Dataset records

:::

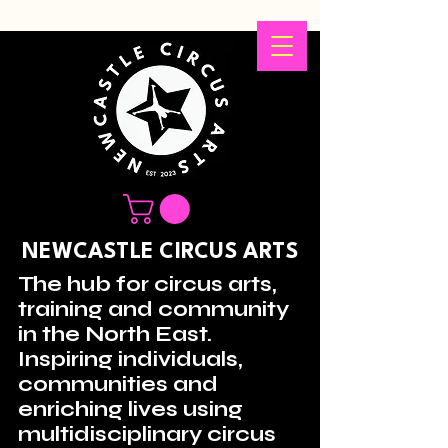
NEWCASTLE CIRCUS ARTS
The hub for circus arts,
training and community
in the North East.
Inspiring individuals,
communities and
enriching lives using
multidisciplinary circus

:::

### WHAT IS REQUIRED
The answer must be an exact copy of every record above, minus the pictures.

### RESPONSE
NEWCASTLE CIRCUS ARTS
The hub for circus arts,
training and community
in the North East.
Inspiring individuals,
communities and
enriching lives using
multidisciplinary circus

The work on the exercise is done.